The Relationship with Compliance and Governance

D&O insurance is not a substitute for good governance — it is a complement. Insurers assess management quality, compliance programme robustness, and claims history when pricing a D&O policy. Companies with well-structured boards, functioning audit committees, effective compliance programmes, and independent directors typically obtain broader coverage at lower premiums.

The business judgment rule (Art. 226 LSC) and a properly maintained compliance programme reduce the probability that a claim will succeed even if brought; the D&O policy manages the cost of defending the claim and any residual liability. Together, they form an integrated risk management framework for director protection.

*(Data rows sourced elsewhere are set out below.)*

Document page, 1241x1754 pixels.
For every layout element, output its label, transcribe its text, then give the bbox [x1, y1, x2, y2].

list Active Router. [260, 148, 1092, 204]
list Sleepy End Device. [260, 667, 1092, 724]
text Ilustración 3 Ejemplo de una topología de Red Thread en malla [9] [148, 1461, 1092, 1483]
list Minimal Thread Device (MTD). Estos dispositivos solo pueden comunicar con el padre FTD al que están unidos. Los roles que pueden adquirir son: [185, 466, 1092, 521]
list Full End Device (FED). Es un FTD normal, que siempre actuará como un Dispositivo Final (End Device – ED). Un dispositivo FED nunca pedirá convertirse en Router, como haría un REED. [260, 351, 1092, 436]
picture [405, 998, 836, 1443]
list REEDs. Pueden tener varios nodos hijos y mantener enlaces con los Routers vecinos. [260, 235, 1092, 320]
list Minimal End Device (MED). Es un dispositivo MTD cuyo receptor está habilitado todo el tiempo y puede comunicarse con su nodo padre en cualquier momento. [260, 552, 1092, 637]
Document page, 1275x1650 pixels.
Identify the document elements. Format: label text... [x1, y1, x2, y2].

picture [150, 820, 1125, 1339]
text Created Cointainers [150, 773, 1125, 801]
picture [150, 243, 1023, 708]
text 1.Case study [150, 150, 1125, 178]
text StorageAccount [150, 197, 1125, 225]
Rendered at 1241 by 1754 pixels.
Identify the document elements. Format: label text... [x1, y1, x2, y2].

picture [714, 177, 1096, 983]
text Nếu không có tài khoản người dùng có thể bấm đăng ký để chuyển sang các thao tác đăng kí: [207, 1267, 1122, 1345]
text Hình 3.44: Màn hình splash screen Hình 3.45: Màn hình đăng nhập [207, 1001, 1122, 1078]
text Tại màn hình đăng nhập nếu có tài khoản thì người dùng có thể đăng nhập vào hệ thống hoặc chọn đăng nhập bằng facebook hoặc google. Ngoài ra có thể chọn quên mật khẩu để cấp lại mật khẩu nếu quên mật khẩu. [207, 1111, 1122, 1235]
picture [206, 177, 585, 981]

Frequently asked questions

What does D&O insurance cover in Spain?
A standard D&O policy covers: legal defence costs when a director is sued; damages or settlements paid to claimants in covered claims; claims from shareholders (including minority action), creditors, employees, customers, and regulators. Typical covered claims include the corporate social action (acción social), individual minority shareholder actions, creditor claims in insolvency, and regulatory investigations.
What does D&O insurance exclude?
Standard exclusions include: wilful misconduct or fraud by the insured director; criminal sanctions and fines; claims arising from known facts at policy inception; and claims by one insured against another within the same group (unless a specific endorsement covers this). D&O does not substitute for personal compliance — the exclusions are designed precisely to preserve that accountability.
Is D&O insurance mandatory in Spain?
There is no general legal obligation to maintain D&O insurance in Spain, though regulated entities (banks, insurers, investment firms) face fitness and propriety requirements. The CNMV's Corporate Governance Code recommends D&O coverage for listed companies. For unlisted companies, it is market best practice, especially when external investors or independent directors are involved.